Segment Start: Provided material
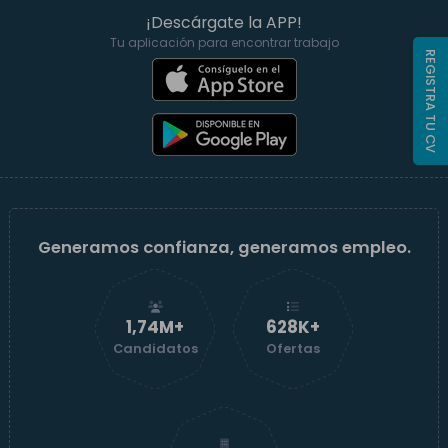
¡Descárgate la APP!
Tu aplicación para encontrar trabajo
REGISTRA TU CV
Generamos confianza, generamos empleo.
1,74M+
629K+
Candidatos
Ofertas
Segment End: Provided material
**Directions for this task**
A word-for-word copy of the entries is needed, with no pictures in it.

**Completed task**
¡Descárgate la APP!
Tu aplicación para encontrar trabajo
REGISTRA TU CV
Generamos confianza, generamos empleo.
1,74M+
629K+
Candidatos
Ofertas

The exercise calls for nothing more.